Yield% = actual moles CO₂ produced / theoretical moles of CO₂ that could be produced given the amount of reactant


so, what does this lead us to:

you calculate the number of moles of CO₂ that are produced correctly, now use them to calculate the amount of moles that could have been formed at full combustion. Then use that number to determine the number of moles (and from there mass) of octane that combusted.
You applied the yield the wrong way around.



one last remark: in one of your first posts you calculated the mass of CO₂ incorrectly. 1.39 mol of CO₂ = 61g, not 6.1!

[ch3mgirl]

almost right. One small thing left is to have a look at the yield.

Let us see:

Yield% = actual moles CO₂ produced / theoretical moles of CO₂ that could be produced given the amount of reactant


so, what does this lead us to:

you calculate the number of moles of CO₂ that are produced correctly, now use them to calculate the amount of moles that could have been formed at full combustion. Then use that number to determine the number of moles (and from there mass) of octane that combusted.
You applied the yield the wrong way around.



one last remark: in one of your first posts you calculated the mass of CO₂ incorrectly. 1.39 mol of CO₂ = 61g, not 6.1!

Eeek, hold on I just got confused!
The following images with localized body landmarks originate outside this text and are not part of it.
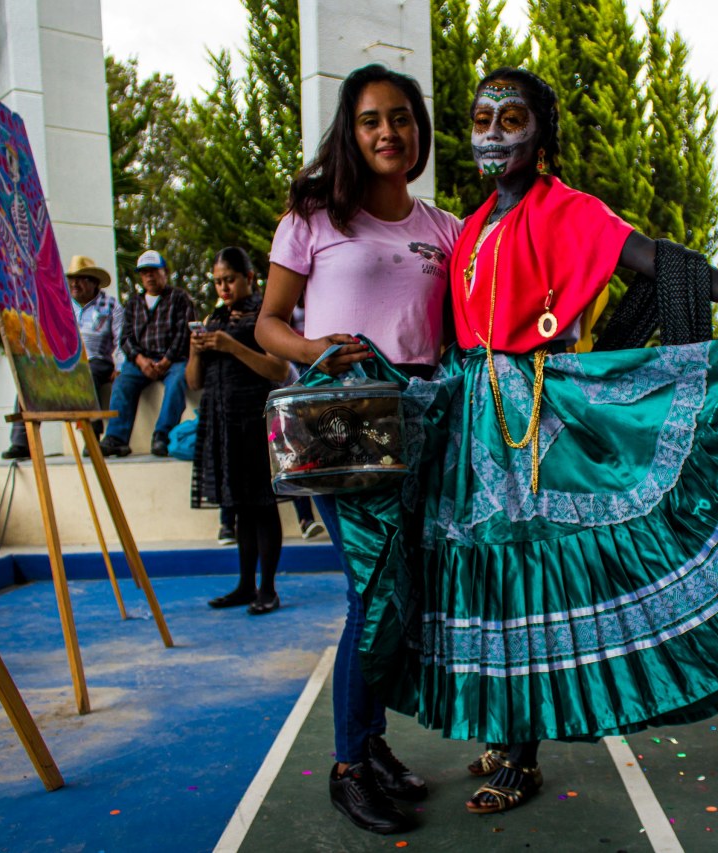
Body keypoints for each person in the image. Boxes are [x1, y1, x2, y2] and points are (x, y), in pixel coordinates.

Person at [308, 67, 718, 821]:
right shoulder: (470, 224)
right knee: (490, 583)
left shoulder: (565, 208)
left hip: (532, 422)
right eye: (483, 119)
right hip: (469, 428)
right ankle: (501, 733)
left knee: (534, 578)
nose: (493, 134)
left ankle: (522, 754)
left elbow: (657, 260)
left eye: (511, 119)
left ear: (542, 133)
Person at [254, 65, 459, 835]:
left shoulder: (446, 229)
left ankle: (369, 743)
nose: (387, 132)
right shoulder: (313, 216)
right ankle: (348, 767)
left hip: (419, 420)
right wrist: (314, 349)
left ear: (418, 130)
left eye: (400, 117)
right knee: (371, 593)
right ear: (352, 129)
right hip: (339, 420)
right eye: (371, 119)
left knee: (398, 593)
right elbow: (268, 324)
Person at [188, 247, 293, 614]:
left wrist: (231, 346)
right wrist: (196, 351)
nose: (223, 287)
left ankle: (269, 588)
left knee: (263, 505)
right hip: (223, 422)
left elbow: (279, 370)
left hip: (255, 420)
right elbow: (194, 381)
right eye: (218, 281)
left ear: (249, 277)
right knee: (240, 508)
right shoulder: (214, 318)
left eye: (229, 279)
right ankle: (246, 585)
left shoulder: (265, 315)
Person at [2, 255, 122, 459]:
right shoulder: (61, 305)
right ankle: (22, 442)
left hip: (96, 360)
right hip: (64, 360)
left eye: (81, 278)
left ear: (94, 282)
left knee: (86, 374)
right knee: (29, 379)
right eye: (71, 279)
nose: (74, 284)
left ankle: (92, 440)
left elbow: (121, 338)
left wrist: (120, 367)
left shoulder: (111, 305)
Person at [100, 250, 197, 458]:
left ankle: (163, 435)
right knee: (122, 382)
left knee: (178, 381)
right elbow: (125, 338)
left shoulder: (179, 298)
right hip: (141, 360)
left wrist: (166, 360)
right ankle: (116, 438)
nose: (149, 277)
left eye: (154, 271)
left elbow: (184, 333)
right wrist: (140, 360)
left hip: (172, 360)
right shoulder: (134, 302)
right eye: (145, 273)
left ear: (165, 272)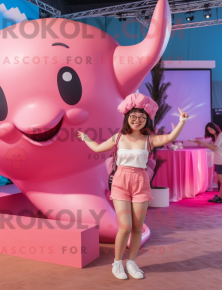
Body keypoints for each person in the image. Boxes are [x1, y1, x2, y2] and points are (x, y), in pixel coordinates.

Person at [77, 93, 189, 280]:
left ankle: (131, 262)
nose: (137, 120)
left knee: (137, 226)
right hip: (121, 182)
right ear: (127, 118)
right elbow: (98, 148)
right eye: (134, 117)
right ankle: (117, 263)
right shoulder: (118, 137)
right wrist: (86, 138)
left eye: (142, 118)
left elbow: (169, 137)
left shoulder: (149, 139)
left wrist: (182, 122)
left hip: (141, 182)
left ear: (147, 121)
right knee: (125, 226)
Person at [193, 122, 222, 203]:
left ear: (216, 127)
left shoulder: (220, 135)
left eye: (211, 129)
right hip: (218, 161)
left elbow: (215, 148)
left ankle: (220, 197)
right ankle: (220, 197)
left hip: (220, 161)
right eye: (209, 130)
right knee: (221, 181)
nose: (211, 131)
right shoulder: (214, 137)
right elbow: (211, 148)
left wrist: (203, 143)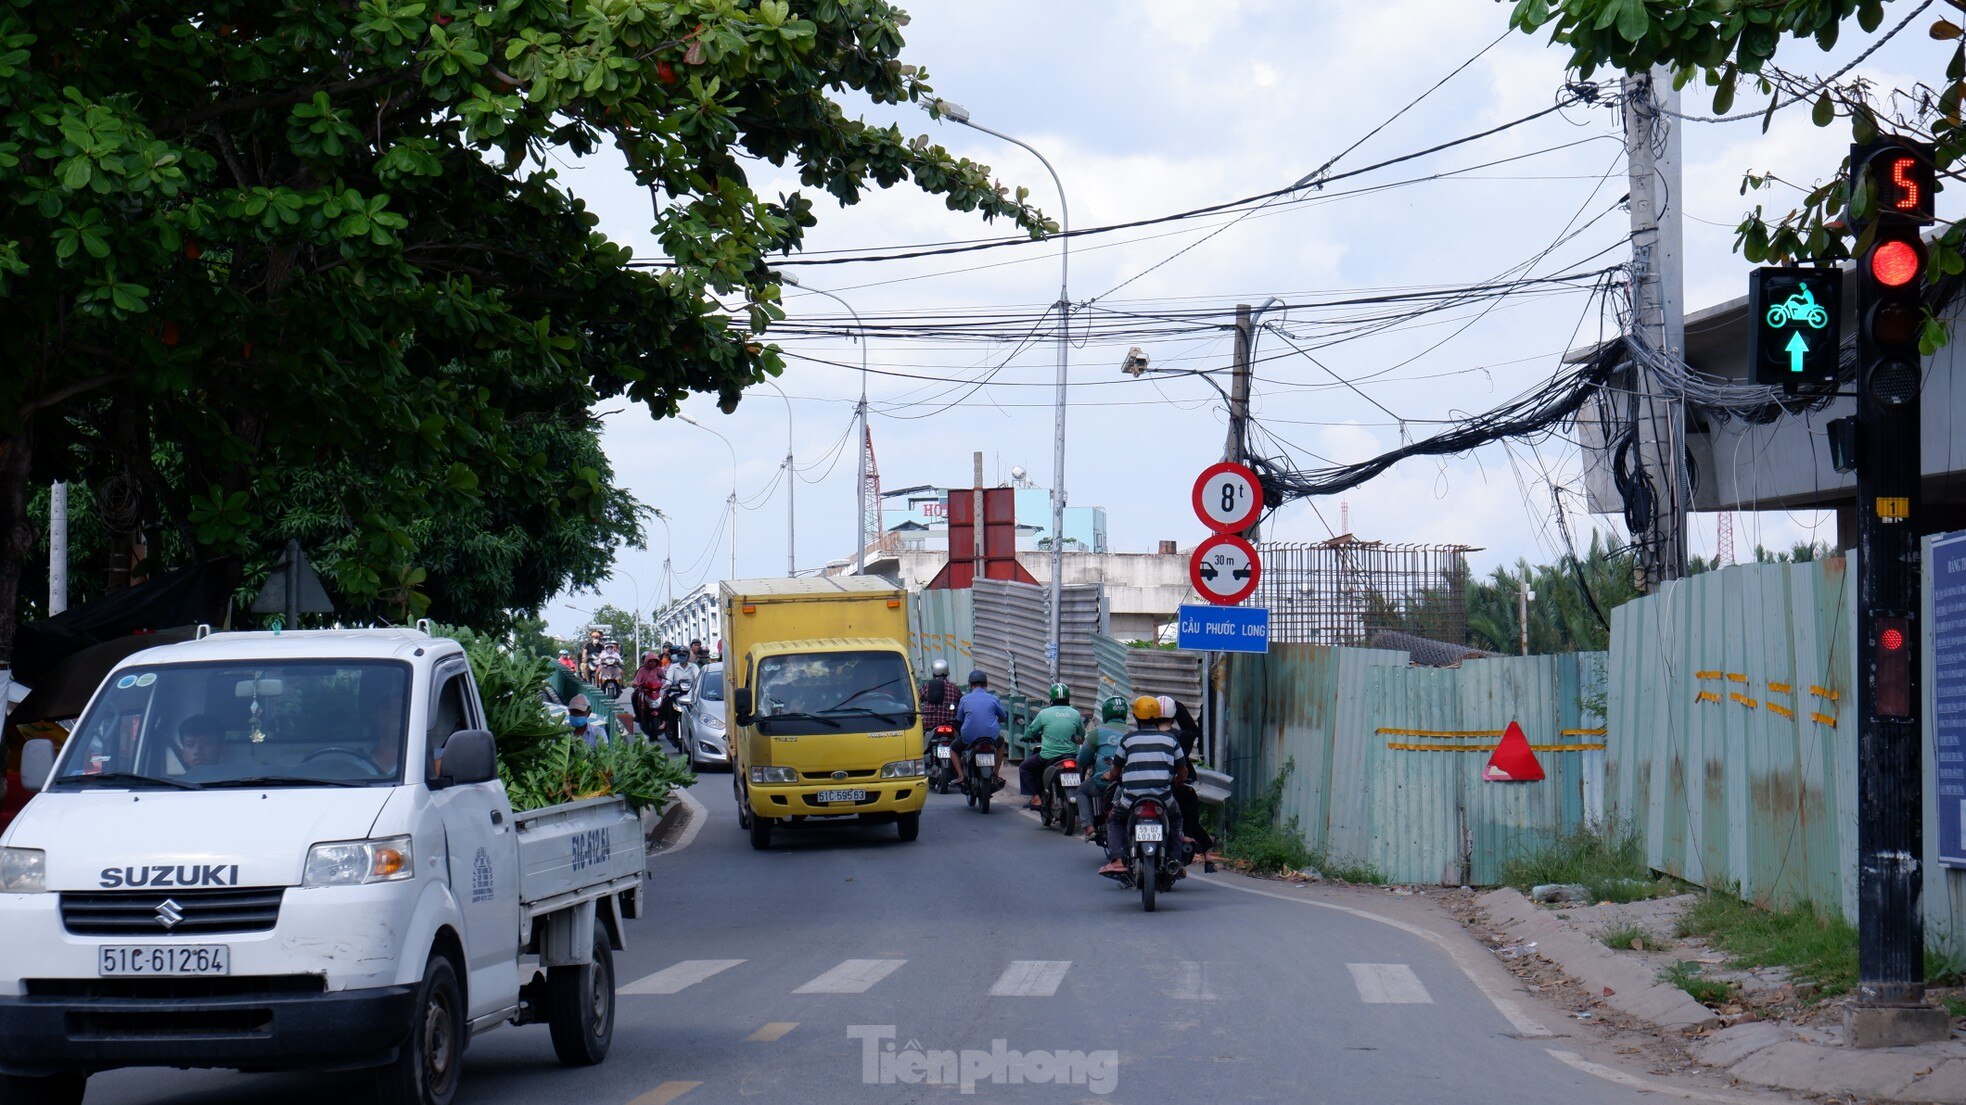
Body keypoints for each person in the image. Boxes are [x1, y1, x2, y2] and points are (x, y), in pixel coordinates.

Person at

Okay, so I went back and took my actual moles of CO₂ which was 1.39 and divided by the % yield to get 1.60 mol CO₂. I took 1.60 mol CO₂ and divided by 8. I took my answer and then converted to grams and got 22.8 g of C₈H₁₈?

[DevaDevil]

correct!

[ch3mgirl]

correct!

Oh wow.... thanks so much!

[ch3mgirl]

correct!

Oh wow.... thanks so much!

It turns out it was supposed to be 2.28g of octane.

[DrCMS]

If it was actually 8.23 x 10²² molecules and 86.7% yield  or 8.23 x 10²³ molecules but an 8.67% yield then 2.28g is correct but for the question you posted 22.8g is correct. 

If you transcribed the question correctly then you should contact the person who says 2.28g is correct and ask them to prove it.